Studio album by Relient K
- Released: October 6, 2009
- Recorded: March 23–April 30, 2009
- Studio: Dark Horse Recording (Franklin, Tennessee); s-s Studio (Spring Hill, Tennessee).
- Genre: Alternative rock; rock;
- Length: 42:44
- Label: Mono vs Stereo; Jive;
- Producer: Mark Lee Townsend; Matthew Thiessen;

Relient K chronology
| The Bird and the Bee Sides (2008) | Forget and Not Slow Down (2009) | Is for Karaoke (2011) |

Singles from Forget and Not Slow Down
- "Forget and Not Slow Down" Released: September 21, 2009; "Therapy" Released: October 19, 2009;

= Forget and Not Slow Down =

Forget and Not Slow Down is the sixth studio album by American rock band Relient K, released on October 6, 2009. It is the band's first album to feature Ethan Luck on drums, replacing longtime drummer Dave Douglas.
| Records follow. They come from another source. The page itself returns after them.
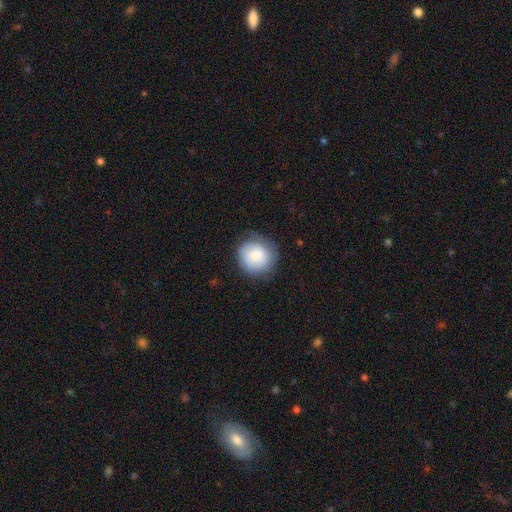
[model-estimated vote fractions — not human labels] smooth_or_featured: smooth (p=0.82) [alt: featured or disk p=0.11]
how_rounded: round (p=0.89) [alt: in between p=0.10]
merging: none (p=0.72) [alt: minor disturbance p=0.21]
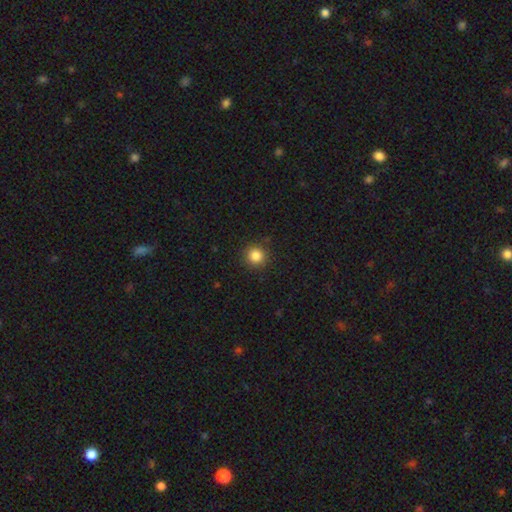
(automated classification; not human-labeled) smooth-or-featured: smooth: 85% | star or artifact: 11% | featured or disk: 4%
  how-rounded: round: 95% | in between: 4% | cigar-shaped: 1%
  merging: none: 90% | minor disturbance: 6% | major disturbance: 2% | merger: 1%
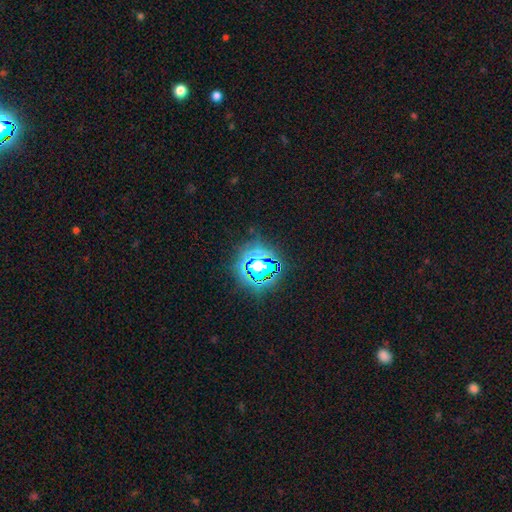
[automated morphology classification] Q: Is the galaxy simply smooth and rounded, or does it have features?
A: star or artifact — 67%.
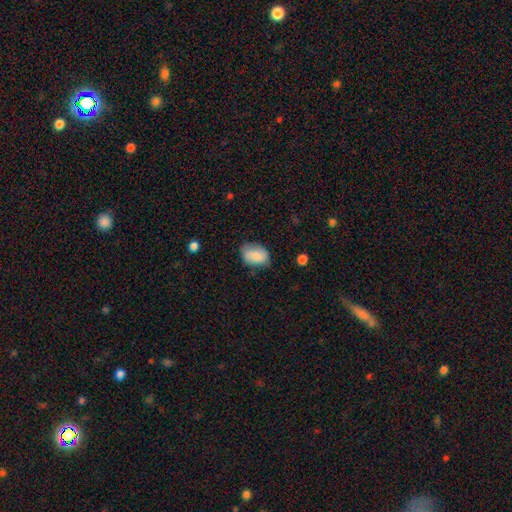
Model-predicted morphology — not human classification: Overall: smooth (82%). How rounded: in between (84%). Merging: none (64%; minor disturbance 29%).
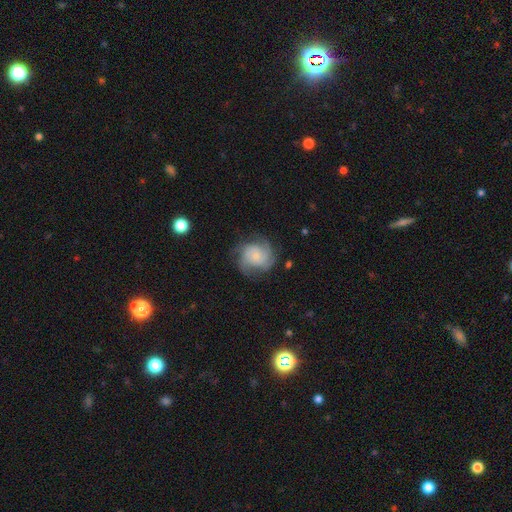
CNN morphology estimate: type=featured or disk (67%); edge-on=no (98%); bar=no (78%); spiral arms=yes (92%); winding=medium (42%); arm count=3 (37%); bulge=small (70%); merging=none (66%).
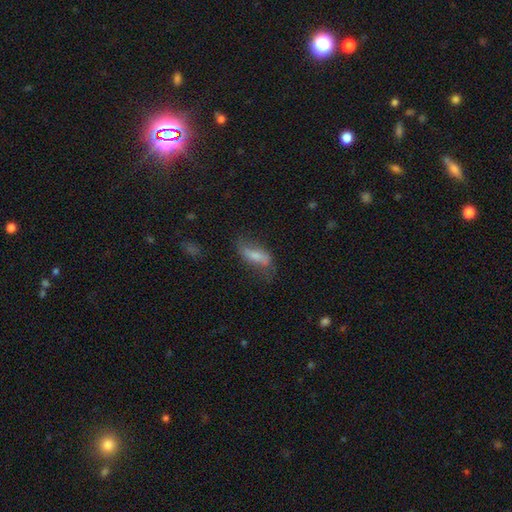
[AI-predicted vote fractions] Smooth or featured? Predicted: smooth (p=0.48). Merging? Predicted: none (p=0.57).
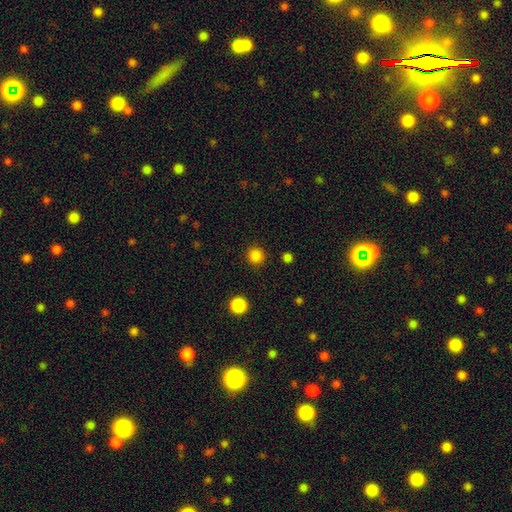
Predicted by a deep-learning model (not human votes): Morphology: type=smooth (85%); roundness=round (94%); merging=none (91%).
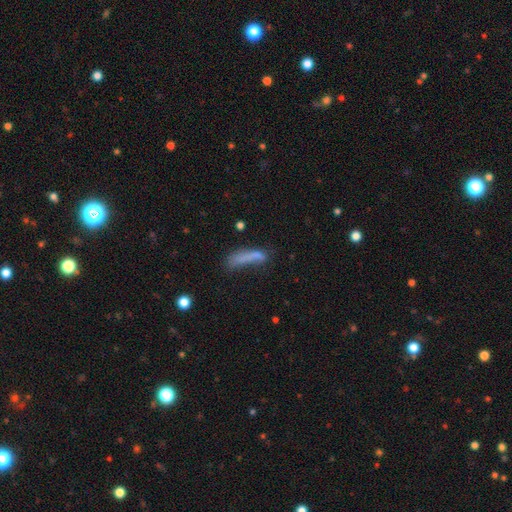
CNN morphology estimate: Smooth or featured? smooth (49%)
Merging? none (64%)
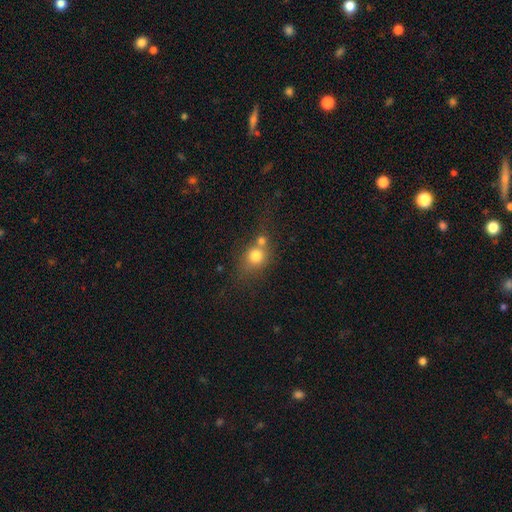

The album is also the first Relient K album with Mono Vs Stereo and their only on Jive Records. The album was produced by Mark Lee Townsend and mixed by Andy Wallace.

==Background and recording==
In early 2009, Relient K's vocalist Matt Thiessen, secluded himself from others and retreated to Winchester, Tennessee, where he began to write music for three months on an album to be released later in 2009. However, Thiessen stayed in contact with the other members sharing song ideas for the album. He also collaborated with Adam Young of Owl City on the song "Terminals". Though it does not appear on the standard edition of the album, it was released as an exclusive B-side.

About being isolated Thiessen stated it "was pretty appealing to me because I tend to cut out my social life when I write. I don't like to make plans during the day or for later or anything that can interrupt what I'm trying to do. I didn't really know where I was going to go, but a lot of things happened to work in a certain way." An influence for the record was the band's lead singer, Matt Thiessen, and his fiancée, Shannon, breaking up in late 2008, which has been regarded as a "break-up album." Thiessen said the overall message of the album is about staying positive.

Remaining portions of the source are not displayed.